Pubblicato il 10 Ottobre 2021 da Veronica Baker

L’umanità è in pericolo quando dimentica il più solenne avvertimento della storia : la civiltà è un uomo armato di frusta tra animali famelici.

Nicolás Gómez Dávila


Biocircuiti organici controllati da campi elettromagnetici




Consiglio di guardare con attenzione questi due inquietanti video.
Il tema trattato è teslaforesi con nanotubi di carbonio, e l’auto-assemblaggio di nanotubi a distanza tramite elettromagnetici esterni.

Estrapolo una frase da questo video :

“E’ stata una scoperta che abbiamo sviluppato in silenzio, e ora la stiamo lanciando al mondo”.

I nanotubi di carbonio (grafene) infatti possono essere auto-assemblati a distanza, sotto la azione di un campo elettrico.
Infatti ad un certo punto ancora possiamo ascoltare :

“Stiamo parlando di costruire circuiti senza toccarli”.

Per il cosiddetto auto-assemblaggio, useranno una bobina di Tesla.

Una bobina di Tesla è un circuito elettrico trasformatore risonante progettato dall’inventore Nikola Tesla nel 1899.
Viene utilizzato per produrre elettricità ad alta tensione, a bassa corrente e ad alta frequenza in corrente alternata.

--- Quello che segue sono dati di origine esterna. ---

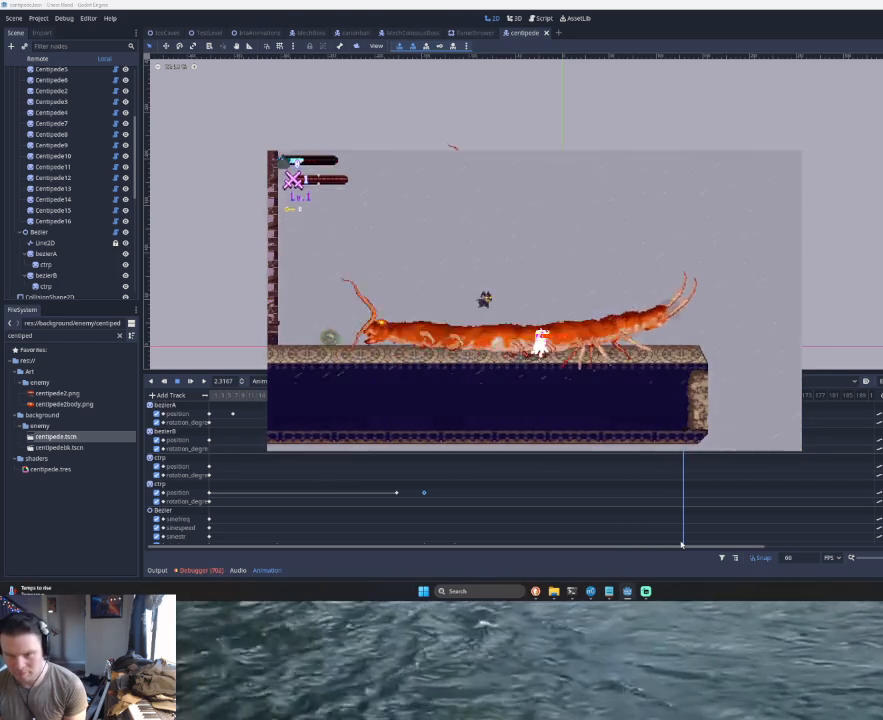
{"buttons": [], "left_stick": "down", "events": []}
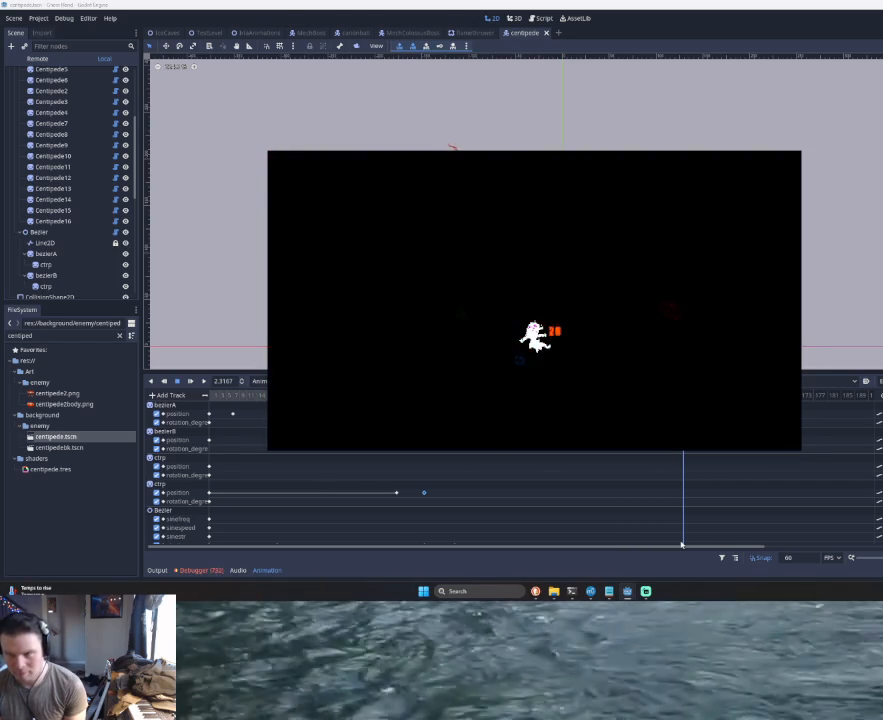
{"buttons": [], "left_stick": "center", "events": [[33, "left_stick", "center"]]}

Tesla ha sperimentato una serie di diverse configurazioni costituite da due, o talvolta tre, circuiti elettrici risonanti accoppiati, utilizzando questi circuiti per condurre esperimenti innovativi in illuminazione elettrica, fosforescenza, generazione di raggi X, fenomeni di corrente alternata ad alta frequenza, elettroterapia, e la trasmissione di energia elettrica senza fili.

Originariamente le bobine di Tesla utilizzavano spinterometri fissi o rotanti per fornire l’eccitazione intermittente del circuito risonante ; più recentemente vengono utilizzati dispositivi elettronici per fornire l’azione di commutazione richiesta.

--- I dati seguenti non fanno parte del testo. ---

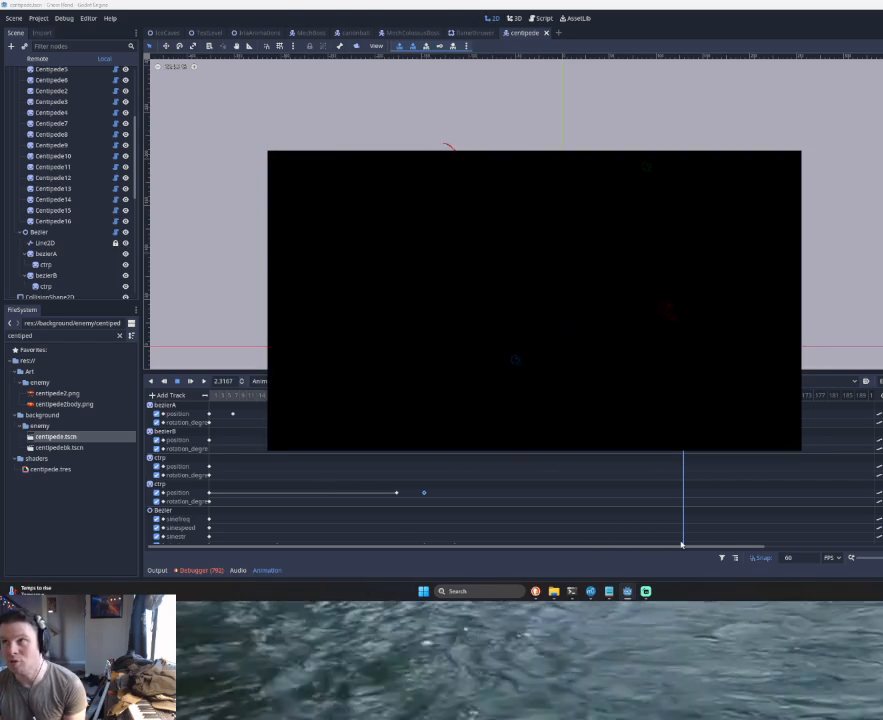
{"buttons": [], "left_stick": "right", "events": [[133, "left_stick", "right"]]}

Con driver a stato solido, una bobina di Tesla può essere utilizzata per generare toni udibili, per produrre effetti musicali.
Mentre la corrente alternata prodotta dalla bobina di Tesla è di alta frequenza, l’effetto pelle non proteggerà un essere umano da ustioni profonde dei tessuti se in contatto con il circuito ad alta tensione.



Mentre il famigerato grafene sarà usato per ibridare noi umani alla tecnologia tramite nano-bio-circuiti wireless auto-assemblanti attraverso campi elettrici e magnetici, e secondo le loro intenzioni  saremo collegati ad una Intelligenza Artificiale che collegherà tutto nella cosiddetta Internet of Thing,

Questa non è fantasia.
È proprio dietro l’angolo.

Anche se i medici continuano a negare addirittura la esistenza del grafene.

Svegliarsi, ed è piuttosto urgente.
Perchè è in gioco la esistenza della umanità.